(Stored data entries)
==================================================

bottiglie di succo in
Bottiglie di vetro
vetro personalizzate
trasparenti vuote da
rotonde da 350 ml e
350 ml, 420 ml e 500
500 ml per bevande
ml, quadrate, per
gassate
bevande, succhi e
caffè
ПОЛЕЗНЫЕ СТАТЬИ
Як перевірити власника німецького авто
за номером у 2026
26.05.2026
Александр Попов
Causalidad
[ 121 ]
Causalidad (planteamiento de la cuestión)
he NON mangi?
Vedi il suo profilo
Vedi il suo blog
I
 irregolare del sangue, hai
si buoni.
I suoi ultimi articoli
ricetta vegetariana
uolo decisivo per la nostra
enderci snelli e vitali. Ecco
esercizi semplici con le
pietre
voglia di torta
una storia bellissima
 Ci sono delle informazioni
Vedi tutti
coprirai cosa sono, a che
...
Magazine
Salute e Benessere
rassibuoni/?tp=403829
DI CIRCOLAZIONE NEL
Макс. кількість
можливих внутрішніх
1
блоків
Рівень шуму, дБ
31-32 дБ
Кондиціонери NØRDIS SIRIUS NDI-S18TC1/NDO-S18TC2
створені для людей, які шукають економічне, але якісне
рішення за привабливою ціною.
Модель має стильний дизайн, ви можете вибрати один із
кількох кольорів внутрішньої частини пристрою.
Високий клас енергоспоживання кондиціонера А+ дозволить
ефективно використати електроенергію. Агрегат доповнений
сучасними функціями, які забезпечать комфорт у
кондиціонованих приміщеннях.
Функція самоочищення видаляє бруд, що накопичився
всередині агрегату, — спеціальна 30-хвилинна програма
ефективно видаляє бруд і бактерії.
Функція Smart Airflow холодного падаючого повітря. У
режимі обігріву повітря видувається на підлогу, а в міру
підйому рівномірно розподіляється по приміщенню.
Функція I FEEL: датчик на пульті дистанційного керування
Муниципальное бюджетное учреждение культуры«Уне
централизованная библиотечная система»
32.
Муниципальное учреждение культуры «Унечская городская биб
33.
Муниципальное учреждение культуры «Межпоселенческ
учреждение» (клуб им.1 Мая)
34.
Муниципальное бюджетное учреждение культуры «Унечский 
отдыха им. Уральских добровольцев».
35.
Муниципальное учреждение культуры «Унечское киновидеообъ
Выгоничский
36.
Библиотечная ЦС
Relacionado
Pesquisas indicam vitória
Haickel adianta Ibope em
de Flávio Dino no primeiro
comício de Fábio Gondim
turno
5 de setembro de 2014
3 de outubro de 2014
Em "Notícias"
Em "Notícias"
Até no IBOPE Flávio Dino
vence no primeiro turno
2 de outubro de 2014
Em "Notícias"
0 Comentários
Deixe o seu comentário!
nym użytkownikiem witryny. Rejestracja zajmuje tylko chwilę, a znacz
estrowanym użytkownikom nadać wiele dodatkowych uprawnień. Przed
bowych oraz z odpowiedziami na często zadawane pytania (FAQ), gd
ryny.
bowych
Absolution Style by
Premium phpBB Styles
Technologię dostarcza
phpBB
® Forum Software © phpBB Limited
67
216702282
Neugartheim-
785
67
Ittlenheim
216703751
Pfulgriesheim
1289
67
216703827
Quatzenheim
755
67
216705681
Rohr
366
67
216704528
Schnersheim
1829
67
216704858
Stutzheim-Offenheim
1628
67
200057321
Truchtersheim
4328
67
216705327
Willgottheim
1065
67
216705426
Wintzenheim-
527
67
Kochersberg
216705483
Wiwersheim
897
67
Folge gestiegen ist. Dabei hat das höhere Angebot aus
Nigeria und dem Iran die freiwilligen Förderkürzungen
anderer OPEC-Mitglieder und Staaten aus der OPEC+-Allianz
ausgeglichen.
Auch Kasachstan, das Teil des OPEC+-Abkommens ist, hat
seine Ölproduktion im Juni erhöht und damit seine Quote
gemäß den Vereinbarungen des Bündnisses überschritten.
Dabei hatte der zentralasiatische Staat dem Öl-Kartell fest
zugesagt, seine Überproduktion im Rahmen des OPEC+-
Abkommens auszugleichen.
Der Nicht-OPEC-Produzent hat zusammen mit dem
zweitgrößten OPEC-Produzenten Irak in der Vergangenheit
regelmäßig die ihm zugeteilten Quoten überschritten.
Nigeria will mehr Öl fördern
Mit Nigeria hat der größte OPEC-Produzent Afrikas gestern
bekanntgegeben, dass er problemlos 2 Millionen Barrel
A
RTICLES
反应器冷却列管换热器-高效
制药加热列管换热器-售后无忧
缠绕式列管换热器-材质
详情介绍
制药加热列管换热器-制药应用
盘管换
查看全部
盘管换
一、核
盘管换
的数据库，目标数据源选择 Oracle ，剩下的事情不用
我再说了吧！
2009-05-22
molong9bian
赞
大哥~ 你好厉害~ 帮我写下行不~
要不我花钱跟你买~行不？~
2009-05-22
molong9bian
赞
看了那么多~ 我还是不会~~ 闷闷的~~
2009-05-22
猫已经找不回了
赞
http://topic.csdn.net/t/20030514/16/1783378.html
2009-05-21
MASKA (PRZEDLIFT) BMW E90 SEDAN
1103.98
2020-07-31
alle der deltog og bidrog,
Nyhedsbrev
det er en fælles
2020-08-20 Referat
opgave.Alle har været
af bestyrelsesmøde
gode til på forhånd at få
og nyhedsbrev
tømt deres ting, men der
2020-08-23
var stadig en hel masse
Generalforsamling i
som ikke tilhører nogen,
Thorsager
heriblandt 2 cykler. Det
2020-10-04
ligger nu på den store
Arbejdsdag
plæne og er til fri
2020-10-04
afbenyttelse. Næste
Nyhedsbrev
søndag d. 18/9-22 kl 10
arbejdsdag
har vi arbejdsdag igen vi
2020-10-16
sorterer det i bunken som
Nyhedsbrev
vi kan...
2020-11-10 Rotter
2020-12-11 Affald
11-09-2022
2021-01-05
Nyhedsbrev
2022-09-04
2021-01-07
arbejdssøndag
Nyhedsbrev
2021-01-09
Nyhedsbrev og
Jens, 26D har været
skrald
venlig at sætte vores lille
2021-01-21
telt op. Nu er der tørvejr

==================================================

WHAT THE TASK ASKS:
Rewrite all of the material above, swapping "Smart Airflow" for "Smart Breeze" and keeping every other part the same.

EXERCISE RESPONSE:
bottiglie di succo in
Bottiglie di vetro
vetro personalizzate
trasparenti vuote da
rotonde da 350 ml e
350 ml, 420 ml e 500
500 ml per bevande
ml, quadrate, per
gassate
bevande, succhi e
caffè
ПОЛЕЗНЫЕ СТАТЬИ
Як перевірити власника німецького авто
за номером у 2026
26.05.2026
Александр Попов
Causalidad
[ 121 ]
Causalidad (planteamiento de la cuestión)
he NON mangi?
Vedi il suo profilo
Vedi il suo blog
I
 irregolare del sangue, hai
si buoni.
I suoi ultimi articoli
ricetta vegetariana
uolo decisivo per la nostra
enderci snelli e vitali. Ecco
esercizi semplici con le
pietre
voglia di torta
una storia bellissima
 Ci sono delle informazioni
Vedi tutti
coprirai cosa sono, a che
...
Magazine
Salute e Benessere
rassibuoni/?tp=403829
DI CIRCOLAZIONE NEL
Макс. кількість
можливих внутрішніх
1
блоків
Рівень шуму, дБ
31-32 дБ
Кондиціонери NØRDIS SIRIUS NDI-S18TC1/NDO-S18TC2
створені для людей, які шукають економічне, але якісне
рішення за привабливою ціною.
Модель має стильний дизайн, ви можете вибрати один із
кількох кольорів внутрішньої частини пристрою.
Високий клас енергоспоживання кондиціонера А+ дозволить
ефективно використати електроенергію. Агрегат доповнений
сучасними функціями, які забезпечать комфорт у
кондиціонованих приміщеннях.
Функція самоочищення видаляє бруд, що накопичився
всередині агрегату, — спеціальна 30-хвилинна програма
ефективно видаляє бруд і бактерії.
Функція Smart Breeze холодного падаючого повітря. У
режимі обігріву повітря видувається на підлогу, а в міру
підйому рівномірно розподіляється по приміщенню.
Функція I FEEL: датчик на пульті дистанційного керування
Муниципальное бюджетное учреждение культуры«Уне
централизованная библиотечная система»
32.
Муниципальное учреждение культуры «Унечская городская биб
33.
Муниципальное учреждение культуры «Межпоселенческ
учреждение» (клуб им.1 Мая)
34.
Муниципальное бюджетное учреждение культуры «Унечский 
отдыха им. Уральских добровольцев».
35.
Муниципальное учреждение культуры «Унечское киновидеообъ
Выгоничский
36.
Библиотечная ЦС
Relacionado
Pesquisas indicam vitória
Haickel adianta Ibope em
de Flávio Dino no primeiro
comício de Fábio Gondim
turno
5 de setembro de 2014
3 de outubro de 2014
Em "Notícias"
Em "Notícias"
Até no IBOPE Flávio Dino
vence no primeiro turno
2 de outubro de 2014
Em "Notícias"
0 Comentários
Deixe o seu comentário!
nym użytkownikiem witryny. Rejestracja zajmuje tylko chwilę, a znacz
estrowanym użytkownikom nadać wiele dodatkowych uprawnień. Przed
bowych oraz z odpowiedziami na często zadawane pytania (FAQ), gd
ryny.
bowych
Absolution Style by
Premium phpBB Styles
Technologię dostarcza
phpBB
® Forum Software © phpBB Limited
67
216702282
Neugartheim-
785
67
Ittlenheim
216703751
Pfulgriesheim
1289
67
216703827
Quatzenheim
755
67
216705681
Rohr
366
67
216704528
Schnersheim
1829
67
216704858
Stutzheim-Offenheim
1628
67
200057321
Truchtersheim
4328
67
216705327
Willgottheim
1065
67
216705426
Wintzenheim-
527
67
Kochersberg
216705483
Wiwersheim
897
67
Folge gestiegen ist. Dabei hat das höhere Angebot aus
Nigeria und dem Iran die freiwilligen Förderkürzungen
anderer OPEC-Mitglieder und Staaten aus der OPEC+-Allianz
ausgeglichen.
Auch Kasachstan, das Teil des OPEC+-Abkommens ist, hat
seine Ölproduktion im Juni erhöht und damit seine Quote
gemäß den Vereinbarungen des Bündnisses überschritten.
Dabei hatte der zentralasiatische Staat dem Öl-Kartell fest
zugesagt, seine Überproduktion im Rahmen des OPEC+-
Abkommens auszugleichen.
Der Nicht-OPEC-Produzent hat zusammen mit dem
zweitgrößten OPEC-Produzenten Irak in der Vergangenheit
regelmäßig die ihm zugeteilten Quoten überschritten.
Nigeria will mehr Öl fördern
Mit Nigeria hat der größte OPEC-Produzent Afrikas gestern
bekanntgegeben, dass er problemlos 2 Millionen Barrel
A
RTICLES
反应器冷却列管换热器-高效
制药加热列管换热器-售后无忧
缠绕式列管换热器-材质
详情介绍
制药加热列管换热器-制药应用
盘管换
查看全部
盘管换
一、核
盘管换
的数据库，目标数据源选择 Oracle ，剩下的事情不用
我再说了吧！
2009-05-22
molong9bian
赞
大哥~ 你好厉害~ 帮我写下行不~
要不我花钱跟你买~行不？~
2009-05-22
molong9bian
赞
看了那么多~ 我还是不会~~ 闷闷的~~
2009-05-22
猫已经找不回了
赞
http://topic.csdn.net/t/20030514/16/1783378.html
2009-05-21
MASKA (PRZEDLIFT) BMW E90 SEDAN
1103.98
2020-07-31
alle der deltog og bidrog,
Nyhedsbrev
det er en fælles
2020-08-20 Referat
opgave.Alle har været
af bestyrelsesmøde
gode til på forhånd at få
og nyhedsbrev
tømt deres ting, men der
2020-08-23
var stadig en hel masse
Generalforsamling i
som ikke tilhører nogen,
Thorsager
heriblandt 2 cykler. Det
2020-10-04
ligger nu på den store
Arbejdsdag
plæne og er til fri
2020-10-04
afbenyttelse. Næste
Nyhedsbrev
søndag d. 18/9-22 kl 10
arbejdsdag
har vi arbejdsdag igen vi
2020-10-16
sorterer det i bunken som
Nyhedsbrev
vi kan...
2020-11-10 Rotter
2020-12-11 Affald
11-09-2022
2021-01-05
Nyhedsbrev
2022-09-04
2021-01-07
arbejdssøndag
Nyhedsbrev
2021-01-09
Nyhedsbrev og
Jens, 26D har været
skrald
venlig at sætte vores lille
2021-01-21
telt op. Nu er der tørvejr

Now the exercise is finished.